As a consultant, one of the biggest security problems I see is perception: The threats companies think they face are often vastly different than the threats that pose the greatest risk. Don’t be distracted by the exploit of the week. Invest your time and money defending against the threats you’re apt to confront:
1. Socially engineered malware
Socially engineered malware, lately often led by data-encrypting ransomware, provides the No. 1 method of attack (not a buffer overflow, misconfiguration or advanced exploit). An end-user is somehow tricked into running a Trojan horse program, often from a website they trust and visit often. The otherwise innocent website is temporarily compromised to deliver malware instead of the normal website coding.
2. Password phishing attacks
Coming a close second are password phishing attacks. Approximately 60 to 70 percent of email is spam, and much of that is phishing attacks looking to trick users out of their logon credentials.
3. Unpatched software
Coming in close behind socially engineered malware and phishing is software with (available but) unpatched vulnerabilities. The most common unpatched and exploited programs are browser add-in programs like Adobe Reader and other programs people often use to make surfing the web easier.
4. Social media threats
Our online world is a social world led by Facebook, Twitter, LinkedIn or their country-popular counterparts. Social media threats usually arrive as a rogue friend or application install request.

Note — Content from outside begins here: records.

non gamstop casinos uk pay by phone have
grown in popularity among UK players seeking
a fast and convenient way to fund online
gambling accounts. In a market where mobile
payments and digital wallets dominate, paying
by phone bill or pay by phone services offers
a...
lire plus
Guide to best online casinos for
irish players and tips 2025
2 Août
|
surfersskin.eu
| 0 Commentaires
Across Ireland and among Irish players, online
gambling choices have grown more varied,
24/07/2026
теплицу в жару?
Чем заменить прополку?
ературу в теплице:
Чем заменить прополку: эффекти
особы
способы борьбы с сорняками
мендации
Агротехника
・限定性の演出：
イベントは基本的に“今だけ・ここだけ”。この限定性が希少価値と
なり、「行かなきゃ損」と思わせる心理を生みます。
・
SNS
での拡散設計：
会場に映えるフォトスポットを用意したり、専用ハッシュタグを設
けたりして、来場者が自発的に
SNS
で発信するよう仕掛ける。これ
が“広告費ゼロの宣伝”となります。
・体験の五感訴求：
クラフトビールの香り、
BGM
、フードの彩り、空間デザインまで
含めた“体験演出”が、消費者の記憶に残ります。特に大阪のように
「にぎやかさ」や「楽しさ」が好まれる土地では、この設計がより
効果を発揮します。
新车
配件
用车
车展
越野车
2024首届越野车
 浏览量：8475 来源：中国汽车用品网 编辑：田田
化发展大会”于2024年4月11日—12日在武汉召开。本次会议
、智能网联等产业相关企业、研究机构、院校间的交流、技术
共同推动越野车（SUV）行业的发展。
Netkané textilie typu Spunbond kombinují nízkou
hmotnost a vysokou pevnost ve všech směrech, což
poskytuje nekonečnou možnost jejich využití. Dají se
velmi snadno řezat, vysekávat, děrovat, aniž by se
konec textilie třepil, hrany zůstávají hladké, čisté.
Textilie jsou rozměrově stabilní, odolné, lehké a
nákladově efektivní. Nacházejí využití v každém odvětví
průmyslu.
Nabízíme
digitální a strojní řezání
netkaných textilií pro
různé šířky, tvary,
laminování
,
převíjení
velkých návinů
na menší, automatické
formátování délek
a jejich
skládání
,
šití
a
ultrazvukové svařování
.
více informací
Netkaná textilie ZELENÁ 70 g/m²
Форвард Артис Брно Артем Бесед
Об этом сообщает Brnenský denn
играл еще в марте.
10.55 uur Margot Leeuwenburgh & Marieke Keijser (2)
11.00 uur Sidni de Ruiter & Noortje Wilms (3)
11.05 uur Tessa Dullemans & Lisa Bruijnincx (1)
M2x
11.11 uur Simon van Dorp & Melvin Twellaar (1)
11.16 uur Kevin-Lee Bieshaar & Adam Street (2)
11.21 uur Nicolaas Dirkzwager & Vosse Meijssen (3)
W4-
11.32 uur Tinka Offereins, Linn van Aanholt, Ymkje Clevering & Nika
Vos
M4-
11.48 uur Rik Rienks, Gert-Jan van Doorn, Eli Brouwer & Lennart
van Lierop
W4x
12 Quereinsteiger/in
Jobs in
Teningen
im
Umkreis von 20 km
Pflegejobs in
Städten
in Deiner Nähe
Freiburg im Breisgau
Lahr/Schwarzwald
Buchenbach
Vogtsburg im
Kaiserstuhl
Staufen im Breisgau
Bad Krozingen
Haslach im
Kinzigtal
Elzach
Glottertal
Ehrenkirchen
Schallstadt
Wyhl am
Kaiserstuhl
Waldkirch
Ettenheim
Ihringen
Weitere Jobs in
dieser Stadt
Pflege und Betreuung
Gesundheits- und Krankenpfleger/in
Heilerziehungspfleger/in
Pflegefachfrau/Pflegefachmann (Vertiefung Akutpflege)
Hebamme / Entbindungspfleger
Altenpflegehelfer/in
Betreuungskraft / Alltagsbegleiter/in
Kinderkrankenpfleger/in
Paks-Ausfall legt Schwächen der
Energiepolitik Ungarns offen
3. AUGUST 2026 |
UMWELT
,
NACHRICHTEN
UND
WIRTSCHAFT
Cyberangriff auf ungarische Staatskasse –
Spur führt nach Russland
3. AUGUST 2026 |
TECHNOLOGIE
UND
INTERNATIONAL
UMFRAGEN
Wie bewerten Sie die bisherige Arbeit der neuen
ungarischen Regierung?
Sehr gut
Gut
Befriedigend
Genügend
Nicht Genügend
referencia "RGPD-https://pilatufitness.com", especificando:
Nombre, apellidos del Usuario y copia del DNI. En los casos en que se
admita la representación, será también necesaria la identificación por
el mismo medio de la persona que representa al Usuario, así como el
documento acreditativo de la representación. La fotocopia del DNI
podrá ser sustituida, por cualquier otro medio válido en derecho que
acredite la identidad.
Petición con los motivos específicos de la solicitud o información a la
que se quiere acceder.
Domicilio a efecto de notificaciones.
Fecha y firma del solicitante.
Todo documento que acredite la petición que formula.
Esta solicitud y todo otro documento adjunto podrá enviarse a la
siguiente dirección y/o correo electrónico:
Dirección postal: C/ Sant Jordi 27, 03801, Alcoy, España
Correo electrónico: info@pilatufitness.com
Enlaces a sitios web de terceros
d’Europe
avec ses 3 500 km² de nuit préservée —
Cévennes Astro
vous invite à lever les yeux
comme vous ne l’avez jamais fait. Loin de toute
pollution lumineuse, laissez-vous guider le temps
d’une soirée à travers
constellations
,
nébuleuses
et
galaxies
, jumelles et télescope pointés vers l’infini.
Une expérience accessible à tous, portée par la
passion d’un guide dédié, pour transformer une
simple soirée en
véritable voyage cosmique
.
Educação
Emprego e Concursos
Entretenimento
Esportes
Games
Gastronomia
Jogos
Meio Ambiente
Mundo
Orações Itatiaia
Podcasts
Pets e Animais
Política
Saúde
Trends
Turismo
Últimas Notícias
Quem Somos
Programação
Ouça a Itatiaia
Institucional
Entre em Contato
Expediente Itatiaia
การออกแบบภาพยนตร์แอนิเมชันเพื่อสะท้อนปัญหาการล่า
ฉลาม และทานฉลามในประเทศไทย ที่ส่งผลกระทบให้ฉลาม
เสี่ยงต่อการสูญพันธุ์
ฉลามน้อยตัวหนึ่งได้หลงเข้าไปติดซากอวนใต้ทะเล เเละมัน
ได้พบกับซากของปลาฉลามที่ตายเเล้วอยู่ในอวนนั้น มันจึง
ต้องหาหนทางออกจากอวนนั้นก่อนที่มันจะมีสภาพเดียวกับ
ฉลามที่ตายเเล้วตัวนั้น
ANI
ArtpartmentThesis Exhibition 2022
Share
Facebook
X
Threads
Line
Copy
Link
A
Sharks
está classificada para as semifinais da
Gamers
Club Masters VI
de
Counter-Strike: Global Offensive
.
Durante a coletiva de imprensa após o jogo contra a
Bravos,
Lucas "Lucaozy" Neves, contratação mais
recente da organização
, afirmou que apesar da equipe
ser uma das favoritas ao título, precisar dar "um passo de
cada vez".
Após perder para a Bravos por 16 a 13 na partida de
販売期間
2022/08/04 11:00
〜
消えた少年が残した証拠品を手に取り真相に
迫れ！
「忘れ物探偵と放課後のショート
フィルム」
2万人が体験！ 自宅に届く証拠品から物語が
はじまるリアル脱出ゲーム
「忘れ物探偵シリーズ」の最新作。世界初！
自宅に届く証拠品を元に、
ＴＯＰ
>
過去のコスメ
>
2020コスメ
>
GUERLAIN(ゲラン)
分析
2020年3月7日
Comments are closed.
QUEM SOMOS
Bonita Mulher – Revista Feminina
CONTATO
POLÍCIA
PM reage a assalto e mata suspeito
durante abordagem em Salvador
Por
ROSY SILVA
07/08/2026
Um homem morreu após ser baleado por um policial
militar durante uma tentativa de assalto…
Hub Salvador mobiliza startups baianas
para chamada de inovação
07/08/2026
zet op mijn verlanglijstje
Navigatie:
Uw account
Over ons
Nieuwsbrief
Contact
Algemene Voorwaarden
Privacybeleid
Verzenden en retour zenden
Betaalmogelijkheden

5. Advanced persistent threats
Almost every major corporation has suffered a major compromise due to an advanced persistent threat (APT) stealing intellectual property. APTs usually gain a foothold using socially engineered Trojans or phishing attacks.
Overall, figure out what your enterprise’s most like threats will be and prepare for those the most. OWASP Top 10 project is pretty useful to incorporate the processes and policies in place to protect against some of the most common threats.